In both instances, the number of searchable documents after recovery was a fraction of the correct total of ~2 million:

  • The ElasticSearch failures are reflected in the TCS logs, as per:
    BLUE:
    2021-06-14 01:35:14.286 WARN 1 --- [ XNIO-2 task-6] s.b.a.e.ElasticsearchRestHealthIndicator : Elasticsearch health check failed

    java.net.SocketTimeoutException: 30,000 milliseconds timeout on connection http-outgoing-14 [ACTIVE]
    at org.elasticsearch.client.RestClient.extractAndWrapCause(RestClient.java:808)
    at org.elasticsearch.client.RestClient.performRequest(RestClient.java:248)
    at org.elasticsearch.client.RestClient.performRequest(RestClient.java:235)
    at org.springframework.boot.actuate.elasticsearch.ElasticsearchRestHealthIndicator.doHealthCheck(ElasticsearchRestHealthIndicator.java:60)

    GREEN:
    2021-06-14 01:35:21.984 WARN 1 --- [ XNIO-2 task-17] s.b.a.e.ElasticsearchRestHealthIndicator : Elasticsearch health check failed

    java.net.SocketTimeoutException: 30,000 milliseconds timeout on connection http-outgoing-14 [ACTIVE]
    at org.elasticsearch.client.RestClient.extractAndWrapCause(RestClient.java:808)
    at org.elasticsearch.client.RestClient.performRequest(RestClient.java:248)
    at org.elasticsearch.client.RestClient.performRequest(RestClient.java:235)
    at org.springframework.boot.actuate.elasticsearch.ElasticsearchRestHealthIndicator.doHealthCheck(ElasticsearchRestHealthIndicator.java:60)
    at org.springframework.boot.actuate.health.AbstractHealthIndicator.health(AbstractHealthIndicator.java:82)
    at org.springframework.boot.actuate.health.HealthIndicator.getHealth(HealthIndicator.java:37)
    and
    2021-06-14 06:01:21.985 WARN 1 --- [ XNIO-2 task-2] s.b.a.e.ElasticsearchRestHealthIndicator : Elasticsearch health check failed

    java.net.SocketTimeoutException: 30,000 milliseconds timeout on connection http-outgoing-17 [ACTIVE]
    at org.elasticsearch.client.RestClient.extractAndWrapCause(RestClient.java:808)
    at org.elasticsearch.client.RestClient.performRequest(RestClient.java:248)
    at org.elasticsearch.client.RestClient.performRequest(RestClient.java:235)
    at org.springframework.boot.actuate.elasticsearch.ElasticsearchRestHealthIndicator.doHealthCheck(ElasticsearchRestHealthIndicator.java:60)
    at org.springframework.boot.actuate.health.AbstractHealthIndicator.health(AbstractHealthIndicator.java:82)
    at org.springframework.boot.actuate.health.HealthIndicator.getHealth(HealthIndicator.java:37)

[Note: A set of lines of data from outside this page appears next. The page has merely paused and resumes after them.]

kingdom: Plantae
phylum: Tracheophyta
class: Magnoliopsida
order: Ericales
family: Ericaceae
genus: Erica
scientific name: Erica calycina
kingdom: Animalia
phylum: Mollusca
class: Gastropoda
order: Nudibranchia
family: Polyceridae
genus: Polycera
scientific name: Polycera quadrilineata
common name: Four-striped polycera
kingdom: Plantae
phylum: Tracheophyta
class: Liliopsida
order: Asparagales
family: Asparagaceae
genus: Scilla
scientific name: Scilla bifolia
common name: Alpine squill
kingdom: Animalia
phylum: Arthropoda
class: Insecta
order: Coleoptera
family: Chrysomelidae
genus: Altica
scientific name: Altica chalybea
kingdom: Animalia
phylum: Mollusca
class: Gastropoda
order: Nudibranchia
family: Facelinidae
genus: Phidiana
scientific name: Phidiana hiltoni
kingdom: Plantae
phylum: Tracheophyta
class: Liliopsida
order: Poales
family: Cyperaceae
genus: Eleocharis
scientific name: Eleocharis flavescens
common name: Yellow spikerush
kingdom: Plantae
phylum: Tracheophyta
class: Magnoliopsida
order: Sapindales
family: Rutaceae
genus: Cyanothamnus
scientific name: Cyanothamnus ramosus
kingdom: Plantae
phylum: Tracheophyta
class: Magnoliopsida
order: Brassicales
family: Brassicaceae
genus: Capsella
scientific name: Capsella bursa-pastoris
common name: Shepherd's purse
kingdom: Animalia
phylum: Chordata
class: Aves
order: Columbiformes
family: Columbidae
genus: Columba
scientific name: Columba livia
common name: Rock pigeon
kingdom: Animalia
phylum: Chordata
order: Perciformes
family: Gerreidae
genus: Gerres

  • Unfortunately there is no AWS CloudWatch logging configured for the ElasticSearch cluster. In these circumstances, it is difficult to further identify the root cause of the failure.

Action Items

Action Items

Owner

 

Action Items

Owner

 

Consider setting up error logging on the ElasticSearch cluster.

 

Consider running AutoTune for the ElasticSearch cluster in a time period covering the daily indexing sync jobs.

 

Consider automated temporary upscaling of the ElasticSearch cluster to cover the period when jobs are run to another instance type compatible with t3.medium.elasticsearch

 

 

 

 

 


Lessons Learned

  • ElasticSearch cluster logs would make it easier to assess the root-cause of failure.

  • Default ElasticSearch cluster configuration may not be entirely suitable for the indexing workload of the sync job, though it could be appropriate for general (search-heavy) usage.